Issue extracting Billboard data from Billboard Charts in R-CodePudding

This is actually quite easy if you know about HTML (I do not). If you look at this website, you will see how to extract data from billboard.com with respect to a specific week. An example can be seen as:


hot100page <- 'https://www.billboard.com/charts/hot-100/2022-03-19/'

hot100 <- xml2::read_html(hot100page)

# Extarct Rank of the song
rank <- hot100 %>% 
  rvest::html_nodes('body') %>% 
  xml2::xml_find_all("//span[contains(@class, 'chart-element__rank__number')]") %>% 
  rvest::html_text()

When I run this, the rank is NULL and the list with hot100 does not have any information. Can you please assist?

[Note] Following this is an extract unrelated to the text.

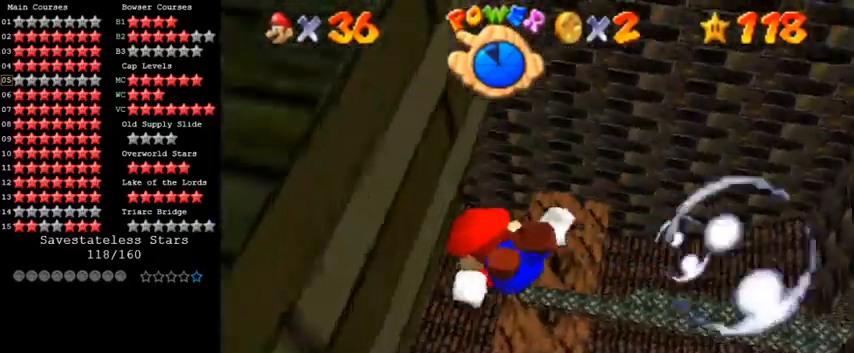
{"keys": [], "events": [[100, "left", "up"], [200, "shift", "down"], [467, "shift", "up"]]}
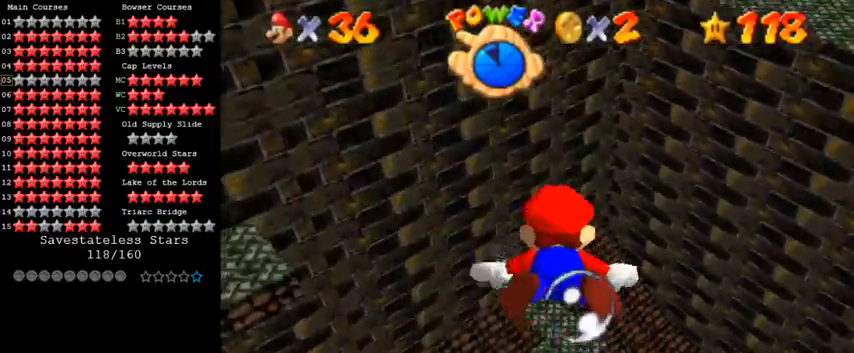
{"keys": ["shift"], "events": [[167, "right", "down"], [200, "up", "down"], [333, "shift", "down"], [400, "up", "up"], [433, "right", "up"]]}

CodePudding user response：

We can get the rank by using class only using rvest by,

library(rvest)
hot100page <- 'https://www.billboard.com/charts/hot-100/2022-03-19/'
hot100 <- rvest::read_html(hot100page)
hot100 %>% html_nodes('.o-chart-results-list-row-container') %>% html_nodes('.a-font-primary-bold-l') %>% 
   html_text2()
  [1] "1"   "1"   "1"   "60"  "1"   "1"   "60"  "2"   "3"   "4"   "5"   "6"   "7"   "8"   "9"   "10"  "11"  "12"  "13"  "14"  "15"  "16"  "17"  "18"  "19" 
 [26] "20"  "21"  "22"  "23"  "24"  "25"  "26"  "27"  "28"  "29"  "30"  "31"  "32"  "33"  "34"  "35"  "36"  "37"  "38"  "39"  "40"  "41"  "42"  "43"  "44" 
 [51] "45"  "46"  "47"  "48"  "49"  "50"  "51"  "52"  "53"  "54"  "55"  "56"  "57"  "58"  "59"  "60"  "61"  "62"  "63"  "64"  "65"  "66"  "67"  "68"  "69" 
 [76] "70"  "71"  "72"  "73"  "74"  "75"  "76"  "77"  "78"  "79"  "80"  "81"  "82"  "83"  "84"  "85"  "86"  "87"  "88"  "89"  "90"  "91"  "92"  "93"  "94" 
[101] "95"  "96"  "97"  "98"  "99"  "100"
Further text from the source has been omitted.